By the end of that year, she and classmate Erik Velez were dating. They started living together in 2014 during a gap year in Boston, where he did research and Su got an MPH at Harvard. In January, he proposed on Angel Island, where they'd gone on one of their first dates. He'll be doing a general surgery internship at Kaiser Permanente in Los Angeles and then a radiology residency at USC. She'll be a resident in otolaryngology at UCLA. Their relationship has buoyed their journey through medical school.
"There are a lot of great perks," said Velez, 25, of Anaheim. "Our lives are very hectic and it's not necessarily the long hours -- it's the uncertainty of the hours."
Su, 27, who grew up mostly in San Jose, said it's been a huge benefit to be involved with "someone who knows the ridiculousness of being a third-year med student and the demands on your time and being able to share candidly your passion for patient care."
"I was stuck on a case in my surgery rotation that was supposed to take two hours and instead took eight," Su recalled. "I got home at 10:30 at night and I had to get up at 4. All I needed was some sugar and someone to rant to. And there was no, 'Where were you? We had plans.' It was just, 'I get it.' When I was at my limit studying for the boards, I told Erik, 'I can't handle human contact, even you.
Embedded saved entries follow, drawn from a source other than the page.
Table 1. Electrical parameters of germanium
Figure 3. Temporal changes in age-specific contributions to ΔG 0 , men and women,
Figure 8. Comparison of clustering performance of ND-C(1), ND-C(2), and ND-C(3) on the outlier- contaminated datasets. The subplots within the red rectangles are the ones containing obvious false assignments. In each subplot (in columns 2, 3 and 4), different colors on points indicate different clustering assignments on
I need two or three days to preserve my sanity.' Someone else might not have handled it as well.”
Both Su and Velez said the drawbacks of dating another medical student come with the benefits: total immersion in the medical world. It can produce extraordinary understanding, but also lead to imbalance and a distorted sense of reality.
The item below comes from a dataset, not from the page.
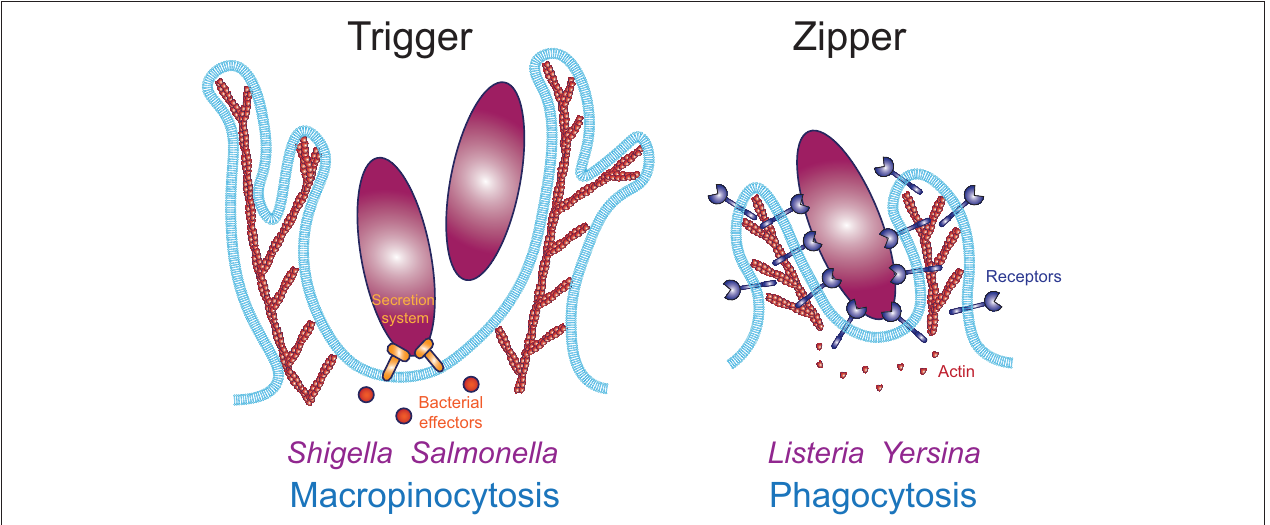
FIGURE 1 | Actin-based internalization mechanisms of large particulate materials. The trigger mechanism (Left) enables internalization in an adhesion-independent manner. Macropinocytosis is a trigger mechanism typically induced by growth factors, such as MCSF or EGF. Bacterial pathogens like Shigella and Salmonella induce their internalization via a trigger mechanism using a type III secretion system to inject effectors inside the host cell, which induce actin polymerization to induce local ruffle formation which surround and engulf the bacteria. Numerous viruses also enter their host cell through macropinocytosis. The zipper mechanism (Right) requires adhesion to host cell receptors along the entire surface of the particle. Converging evidence demonstrates that phagocytosis occurs through a zipper mechanism.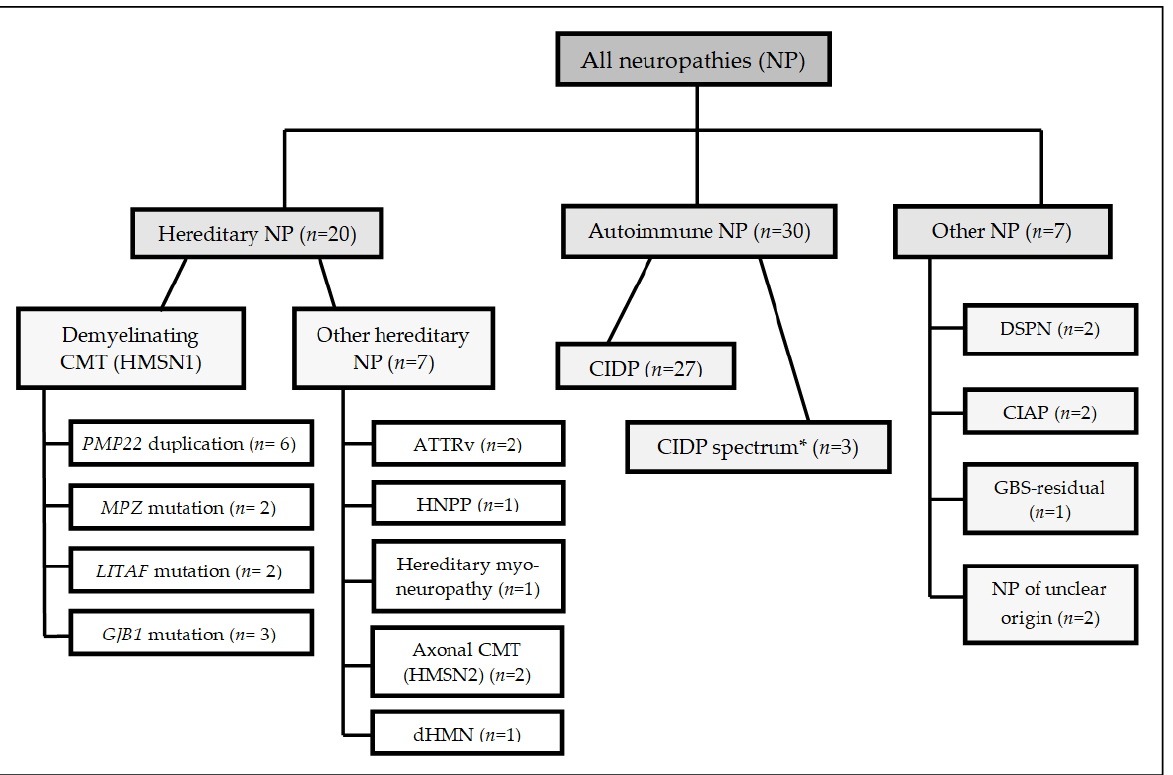
Figure 1. Organigram showing the etiologic classification of our study cohort and the particular numbers of each sub-collective. All mutations were heterozygous except for two male patients with hemizygous variants in GJB1 . * CIDP spectrum includes atypical CIDP and variants such as MMN or MADSAM. Abbreviations in Figure 1: ATTRv, hereditary transthyretin-related systemic amyloidosis; CIAP, chronic idiopathic axonal polyneuropathy; CIDP, chronic inflamma- tory demyelinating polyneuropathy; CMT, Charcot-Marie-Tooth disease; dHMN, distal hereditary motor neuropathy; DSPN, diabetic distal symmetric polyneuropathy; GBS, Guillain–Barrésyndrome; HMSN, hereditary motor and sensory neuropathy; HNPP, hereditary neuropathy with pressure palsies; MADSAM, multifocal acquired demyelinating sensory and motor neuropathy; MMN, multifocal motor neuropathy; NP, neuropathy. PMP22, MPZ, LITAF , and GJB1 : Genes that are associated with CMT. Table 1. Synopsis of the study population and means.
Su said, "It makes it harder to step out of this world of medicine. For one thing, there's no sense of what's appropriate dinnertime conversation. I've seen it all, I've smelled it all. We have to reel ourselves back sometimes."
As daunting as medical school has been, they know residency will be far tougher. "We just have to be self-aware," Su said. "Things will get harder and we'll be more sleep-deprived. It's really great we have each other as a resource."
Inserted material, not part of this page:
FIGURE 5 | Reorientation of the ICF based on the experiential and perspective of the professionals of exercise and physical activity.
Shalini Dixit recalled her first date with Kevin Kane. He took her to the Local Edition, a downtown upscale cocktail bar. The second date was at Gracias Madre, a vegan Mexican restaurant, because she's a vegetarian.
"After that, most dates were studying and eating at home," Dixit said.
The 27-year-old Orinda native entered medical school in 2011, but graduated in the same class as Kane, who grew up in Riverside County, because she took a gap year. She'll be staying at UCSF for her residency, and he'll be heading down to Stanford University. Both will specialize in internal medicine.
"It's wonderful to date someone in med school," Dixit said. "There's unbelievable support. You really get to have a partner. We've gone through school together and applied for residencies together. It's nice to be starting a new chapter with someone."
That chapter will be challenging as Dixit will be moving to the Dogpatch neighborhood, close to her new base at Zuckerberg San Francisco General Hospital, while Kane will be in Redwood City.
"At least it's along the same freeway," said Kane, also 27, who expects to be seeing a lot of Interstate 280 in the next several years.
Although they both view their relationship as happily symbiotic, Kane said he benefited more, given that Dixit was farther along in medical school and offered plenty of useful advice.
"For example, she mentioned that grades during our third year are really important and have a very big impact on your residency application," he said. "Having that insight very early on really helped."
They value the empathy that comes with being involved with another med student.
"I'd feel a lot guiltier dating someone not in med school if I were gone all the time," Dixit said. "We've both learned to be more flexible. We’ve realized you have to do what you want and not wait for the other person."
Kane added: "There are a lot of unique stressors in medical school and little things other people wouldn't understand. We can vent and comfort each other in ways we couldn't otherwise. I did better because of Shalini and she did better because of me."